Why you should never use WooCommerce

Lessons from a year building an ecommerce startup with the wrong tools

It has been a long year. We started a marketplace-type ecommerce site. For a variety of reasons, we decided to go with WooCommerce. As it turns out, it was a pretty big mistake, both from a technology and business perspective.

WooCommerce was written and is maintained by open-source contributors, and backed by a company that specializes in building blog services. Open source is a really amazing phenomenon, because people who solve problems for themselves open up that code to the world, free to be used by anyone else with similar problems.
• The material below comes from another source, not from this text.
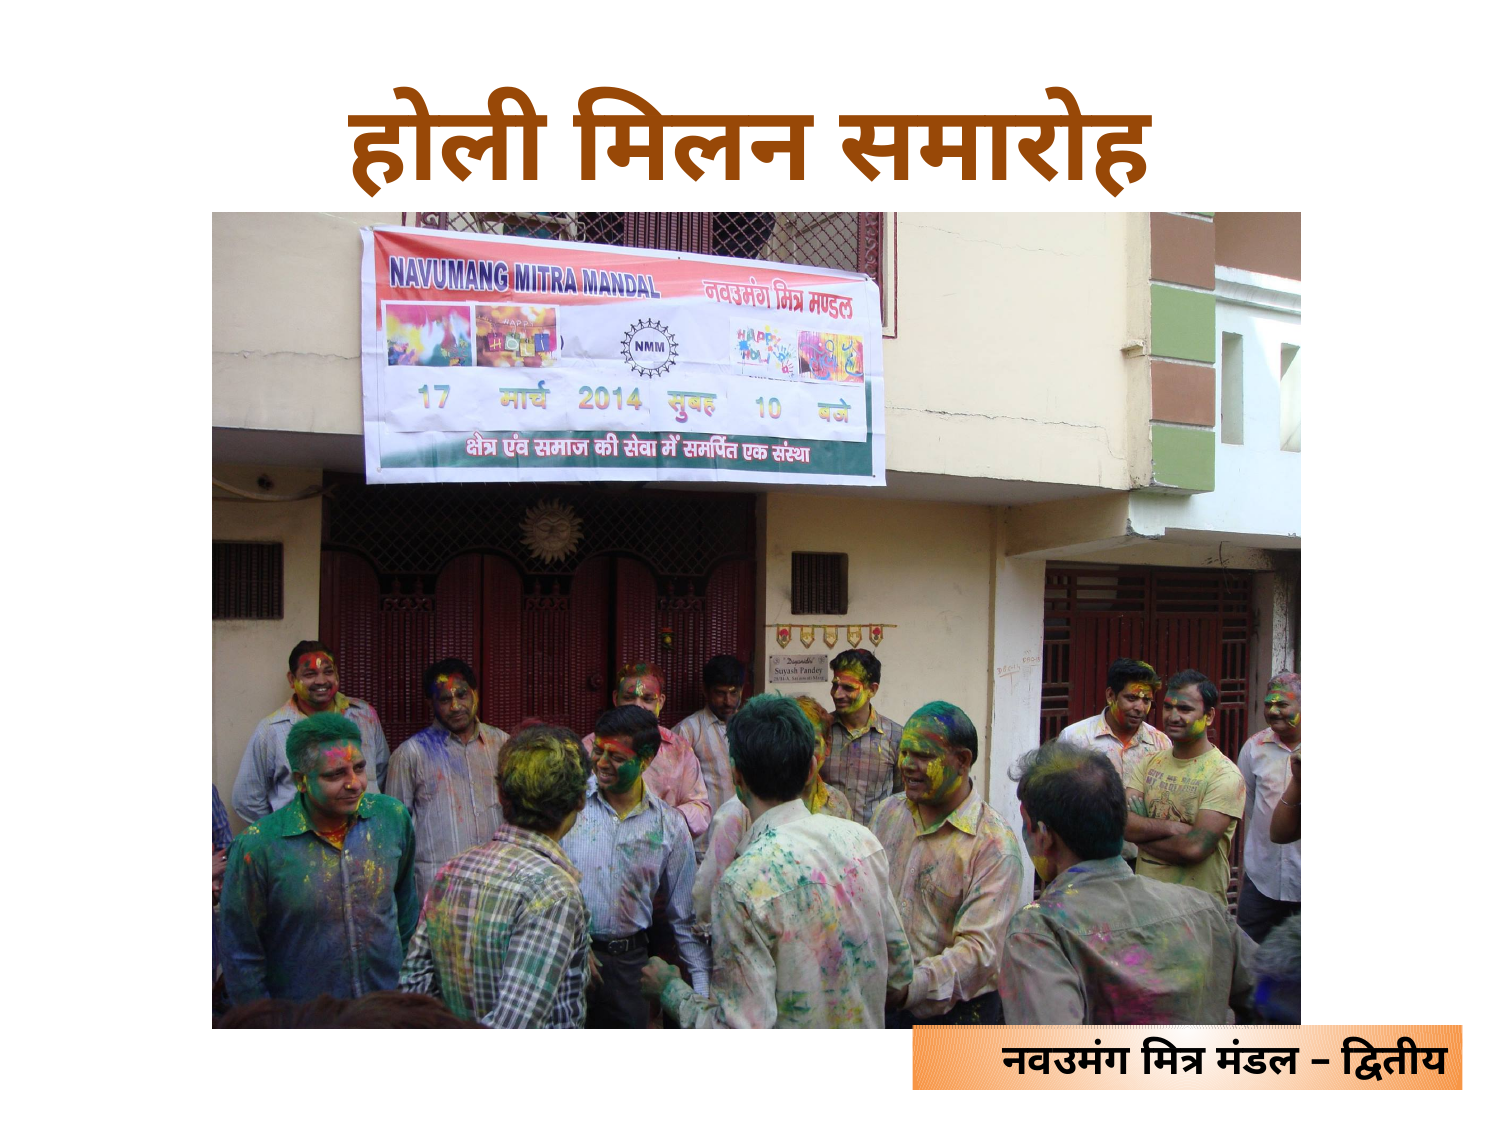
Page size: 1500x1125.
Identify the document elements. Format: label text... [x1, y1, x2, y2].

text_box नवउमंग मित्र मंडल – द्वितीय [912, 1025, 1463, 1090]
picture [212, 212, 1301, 1029]
title होली मिलन समारोह [75, 45, 1425, 233]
WooCommerce lacks a basic understanding of how orders & ecommerce work:

  • SKU generation tool allows you to have duplicate SKUs, and doesn’t bother generating SKUs for variations.
  • It allows phantom variations, like {any size}, {any color}. A SKU needs to be explicitly defined, so you couldn’t possibly assign a SKU to a yet-unknown combination of attributes.
  • Order numbering should always be sequential. You shouldn’t have to hack this functionality via a plugin. Most countries require invoices to be sequentially numbered, why would order numbers be any different.
  • No basic functionality to add tracking numbers to orders, or to mark specific line items as fulfilled.

Not only that, since everything in WooCommerce is stored in the wp_postmeta table as keys & values, it’s impossible to search, and painfully slow.

By contrast, Shopify’s API reveals how much thought the Shopify team has put into thinking about how commerce works and modeling that in code.